Pompe, W., Worch, H., Habraken, W. J. E. M., Simon, P., Kniep, R., Ehrlich, H., et al. (2015). Octacalcium phosphate - a metastable mineral phase controls the evolution of scaffold forming proteins. Journal of Materials Chemistry B, 3(26), 5318-5329. doi:10.1039/c5tb00673b.


Cite as: https://hdl.handle.net/11858/00-001M-0000-0027-F89B-9
Abstract
The molecular structure of collagen type 1 can be understood as the result of evolutionary selection in the process of formation of calcium phosphate based biocomposites acting as load bearing components in living organisms.

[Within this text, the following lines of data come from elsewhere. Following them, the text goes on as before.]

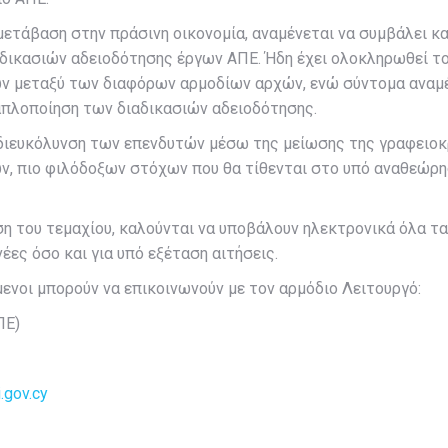
ετάβαση στην πράσινη οικονομία, αναμένεται να συμβάλει και 
αδικασιών αδειοδότησης έργων ΑΠΕ. Ήδη έχει ολοκληρωθεί 
ν μεταξύ των διαφόρων αρμοδίων αρχών, ενώ σύντομα αναμέν
απλοποίηση των διαδικασιών αδειοδότησης.
 διευκόλυνση των επενδυτών μέσω της μείωσης της γραφειοκ
ν, πιο φιλόδοξων στόχων που θα τίθενται στο υπό αναθεώρηση
ήση του τεμαχίου, καλούνται να υποβάλουν ηλεκτρονικά όλα 
 νέες όσο και για υπό εξέταση αιτήσεις.
ενοι μπορούν να επικοινωνούν με τον αρμόδιο Λειτουργό:
ΠΕ)
gov.cy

The evolutionary selection fulfills the principle of 'survival of the fittest' in a particular biological environment. Disk-like post-nucleation complexes of Ca-2(HPO4)(3)(2-) organized in ribbon-like assemblies in the metastable octacalcium phosphate (OCP) phase, and Ca-3 triangles in the stable HAP phase had formed the crystallographic motifs in this selection process. The rotational as well as the translational symmetry of the major tropocollagen (TC) helix agree nearly perfectly with the corresponding symmetries of the OCP structure. The sequence of (Gly-X-Y) motifs of the three a chains constituting the TC molecule enables an optimized structural fit for the nucleation of Ca-3 triangles, the directed growth of nanostructured OCP, and the subsequent formation of hydroxyapatite (HAP) in collagen macrofibrils by a topotaxial transition. The known connection between genetic defects of collagen type 1 and Osteogenesis imperfecta should motivate the search for similar dependences of other bone diseases on a disturbed molecular structure of collagen on the genetic scale.